### Do this
Rewrite these lines with every "common name" changed to "vernacular name", leaving the rest of the data as it is.

-.-.-

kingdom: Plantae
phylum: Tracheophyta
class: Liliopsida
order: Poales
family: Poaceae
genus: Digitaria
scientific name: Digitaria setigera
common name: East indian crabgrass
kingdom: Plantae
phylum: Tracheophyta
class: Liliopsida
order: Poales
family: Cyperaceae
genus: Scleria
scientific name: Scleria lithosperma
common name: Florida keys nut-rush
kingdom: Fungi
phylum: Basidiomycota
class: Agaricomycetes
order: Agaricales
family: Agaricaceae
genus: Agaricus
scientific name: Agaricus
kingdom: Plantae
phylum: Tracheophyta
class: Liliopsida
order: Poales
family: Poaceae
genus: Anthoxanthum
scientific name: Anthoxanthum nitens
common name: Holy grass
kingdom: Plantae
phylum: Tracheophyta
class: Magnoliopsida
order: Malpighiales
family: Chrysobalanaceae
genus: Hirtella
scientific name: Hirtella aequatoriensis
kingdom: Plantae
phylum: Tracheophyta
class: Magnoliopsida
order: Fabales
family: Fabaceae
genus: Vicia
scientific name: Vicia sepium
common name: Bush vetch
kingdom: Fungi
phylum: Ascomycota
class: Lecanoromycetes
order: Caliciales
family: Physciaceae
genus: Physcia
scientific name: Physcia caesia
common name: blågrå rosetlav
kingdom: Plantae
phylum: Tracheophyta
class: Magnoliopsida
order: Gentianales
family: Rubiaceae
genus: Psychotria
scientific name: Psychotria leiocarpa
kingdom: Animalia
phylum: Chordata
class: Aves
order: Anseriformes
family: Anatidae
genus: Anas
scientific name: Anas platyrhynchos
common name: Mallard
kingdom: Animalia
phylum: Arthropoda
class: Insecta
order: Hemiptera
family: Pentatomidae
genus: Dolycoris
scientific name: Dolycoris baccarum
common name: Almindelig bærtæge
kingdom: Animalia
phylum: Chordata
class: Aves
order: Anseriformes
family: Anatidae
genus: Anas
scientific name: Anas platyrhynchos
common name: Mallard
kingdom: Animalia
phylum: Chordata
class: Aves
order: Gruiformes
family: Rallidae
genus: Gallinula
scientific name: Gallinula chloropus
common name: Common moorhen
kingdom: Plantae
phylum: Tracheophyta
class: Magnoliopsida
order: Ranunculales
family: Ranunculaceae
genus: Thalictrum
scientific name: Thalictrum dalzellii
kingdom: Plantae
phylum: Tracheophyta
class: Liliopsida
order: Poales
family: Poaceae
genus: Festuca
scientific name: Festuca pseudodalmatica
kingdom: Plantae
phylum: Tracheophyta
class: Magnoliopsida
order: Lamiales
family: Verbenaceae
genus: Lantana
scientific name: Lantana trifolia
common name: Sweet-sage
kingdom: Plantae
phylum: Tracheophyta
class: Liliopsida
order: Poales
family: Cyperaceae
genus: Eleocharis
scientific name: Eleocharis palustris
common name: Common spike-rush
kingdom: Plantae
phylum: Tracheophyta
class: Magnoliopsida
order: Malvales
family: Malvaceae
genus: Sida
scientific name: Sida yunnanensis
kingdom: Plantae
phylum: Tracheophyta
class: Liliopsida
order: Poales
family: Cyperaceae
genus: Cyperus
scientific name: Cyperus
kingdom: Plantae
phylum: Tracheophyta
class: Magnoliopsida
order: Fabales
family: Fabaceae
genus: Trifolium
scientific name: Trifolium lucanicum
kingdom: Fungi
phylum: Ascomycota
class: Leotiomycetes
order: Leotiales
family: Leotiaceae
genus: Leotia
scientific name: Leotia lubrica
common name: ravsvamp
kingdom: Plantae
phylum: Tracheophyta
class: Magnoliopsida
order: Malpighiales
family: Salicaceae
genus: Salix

-.-.-

### The result
kingdom: Plantae
phylum: Tracheophyta
class: Liliopsida
order: Poales
family: Poaceae
genus: Digitaria
scientific name: Digitaria setigera
vernacular name: East indian crabgrass
kingdom: Plantae
phylum: Tracheophyta
class: Liliopsida
order: Poales
family: Cyperaceae
genus: Scleria
scientific name: Scleria lithosperma
vernacular name: Florida keys nut-rush
kingdom: Fungi
phylum: Basidiomycota
class: Agaricomycetes
order: Agaricales
family: Agaricaceae
genus: Agaricus
scientific name: Agaricus
kingdom: Plantae
phylum: Tracheophyta
class: Liliopsida
order: Poales
family: Poaceae
genus: Anthoxanthum
scientific name: Anthoxanthum nitens
vernacular name: Holy grass
kingdom: Plantae
phylum: Tracheophyta
class: Magnoliopsida
order: Malpighiales
family: Chrysobalanaceae
genus: Hirtella
scientific name: Hirtella aequatoriensis
kingdom: Plantae
phylum: Tracheophyta
class: Magnoliopsida
order: Fabales
family: Fabaceae
genus: Vicia
scientific name: Vicia sepium
vernacular name: Bush vetch
kingdom: Fungi
phylum: Ascomycota
class: Lecanoromycetes
order: Caliciales
family: Physciaceae
genus: Physcia
scientific name: Physcia caesia
vernacular name: blågrå rosetlav
kingdom: Plantae
phylum: Tracheophyta
class: Magnoliopsida
order: Gentianales
family: Rubiaceae
genus: Psychotria
scientific name: Psychotria leiocarpa
kingdom: Animalia
phylum: Chordata
class: Aves
order: Anseriformes
family: Anatidae
genus: Anas
scientific name: Anas platyrhynchos
vernacular name: Mallard
kingdom: Animalia
phylum: Arthropoda
class: Insecta
order: Hemiptera
family: Pentatomidae
genus: Dolycoris
scientific name: Dolycoris baccarum
vernacular name: Almindelig bærtæge
kingdom: Animalia
phylum: Chordata
class: Aves
order: Anseriformes
family: Anatidae
genus: Anas
scientific name: Anas platyrhynchos
vernacular name: Mallard
kingdom: Animalia
phylum: Chordata
class: Aves
order: Gruiformes
family: Rallidae
genus: Gallinula
scientific name: Gallinula chloropus
vernacular name: Common moorhen
kingdom: Plantae
phylum: Tracheophyta
class: Magnoliopsida
order: Ranunculales
family: Ranunculaceae
genus: Thalictrum
scientific name: Thalictrum dalzellii
kingdom: Plantae
phylum: Tracheophyta
class: Liliopsida
order: Poales
family: Poaceae
genus: Festuca
scientific name: Festuca pseudodalmatica
kingdom: Plantae
phylum: Tracheophyta
class: Magnoliopsida
order: Lamiales
family: Verbenaceae
genus: Lantana
scientific name: Lantana trifolia
vernacular name: Sweet-sage
kingdom: Plantae
phylum: Tracheophyta
class: Liliopsida
order: Poales
family: Cyperaceae
genus: Eleocharis
scientific name: Eleocharis palustris
vernacular name: Common spike-rush
kingdom: Plantae
phylum: Tracheophyta
class: Magnoliopsida
order: Malvales
family: Malvaceae
genus: Sida
scientific name: Sida yunnanensis
kingdom: Plantae
phylum: Tracheophyta
class: Liliopsida
order: Poales
family: Cyperaceae
genus: Cyperus
scientific name: Cyperus
kingdom: Plantae
phylum: Tracheophyta
class: Magnoliopsida
order: Fabales
family: Fabaceae
genus: Trifolium
scientific name: Trifolium lucanicum
kingdom: Fungi
phylum: Ascomycota
class: Leotiomycetes
order: Leotiales
family: Leotiaceae
genus: Leotia
scientific name: Leotia lubrica
vernacular name: ravsvamp
kingdom: Plantae
phylum: Tracheophyta
class: Magnoliopsida
order: Malpighiales
family: Salicaceae
genus: Salix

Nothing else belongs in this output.